Two military doctors testified Wednesday, describing the treatment of Bales' victims, including a young girl who had been shot in the head and spent three months undergoing surgeries and rehabilitation at a naval hospital in San Diego, relearning how to walk.
Bales, a father of two, was serving his fourth combat deployment when he left the outpost at Camp Belambay in the pre-dawn darkness. He first attacked one village, returning to Belambay only when he realized he was low on ammunition, said prosecutor Lt Col. Jay Morse.

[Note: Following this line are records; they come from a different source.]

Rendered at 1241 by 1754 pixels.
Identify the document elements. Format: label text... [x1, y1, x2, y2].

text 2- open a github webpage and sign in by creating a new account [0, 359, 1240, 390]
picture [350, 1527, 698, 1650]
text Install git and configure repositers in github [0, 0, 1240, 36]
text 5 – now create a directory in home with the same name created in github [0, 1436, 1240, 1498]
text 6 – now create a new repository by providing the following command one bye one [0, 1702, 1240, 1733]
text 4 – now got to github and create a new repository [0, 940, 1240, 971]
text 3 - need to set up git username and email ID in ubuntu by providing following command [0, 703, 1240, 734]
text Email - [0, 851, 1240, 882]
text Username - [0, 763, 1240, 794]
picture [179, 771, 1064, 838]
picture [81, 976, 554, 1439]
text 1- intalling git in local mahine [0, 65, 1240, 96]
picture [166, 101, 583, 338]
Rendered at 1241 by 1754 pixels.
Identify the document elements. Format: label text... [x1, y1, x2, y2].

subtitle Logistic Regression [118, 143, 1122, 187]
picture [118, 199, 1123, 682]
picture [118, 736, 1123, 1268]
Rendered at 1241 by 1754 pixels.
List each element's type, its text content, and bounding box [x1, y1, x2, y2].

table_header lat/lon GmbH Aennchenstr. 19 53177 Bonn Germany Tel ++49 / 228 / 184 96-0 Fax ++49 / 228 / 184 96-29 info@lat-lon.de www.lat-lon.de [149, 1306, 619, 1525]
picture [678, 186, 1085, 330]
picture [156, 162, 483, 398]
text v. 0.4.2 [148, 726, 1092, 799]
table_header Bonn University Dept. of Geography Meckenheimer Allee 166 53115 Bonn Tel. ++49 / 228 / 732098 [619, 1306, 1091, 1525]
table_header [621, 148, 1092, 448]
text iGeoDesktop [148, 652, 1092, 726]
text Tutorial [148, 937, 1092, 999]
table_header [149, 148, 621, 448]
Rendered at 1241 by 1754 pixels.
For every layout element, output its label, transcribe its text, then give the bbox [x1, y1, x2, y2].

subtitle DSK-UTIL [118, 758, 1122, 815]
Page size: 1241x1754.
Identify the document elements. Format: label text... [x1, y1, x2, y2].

Bales then left to attack another village.
The massacre prompted such angry protests that the US temporarily halted combat operations, and it was three weeks before army investigators could reach the crime scene.
A former brigade commander in Afghanistan, Col. Todd Wood, told the jury about arriving at Belambay the morning of the attack to find an angry crowd outside, with four makeshift trucks carrying 13 of the bodies.
Halting combat operations in the area allowed Taliban personnel to openly carry weapons and lay roadside bombs, Wood said.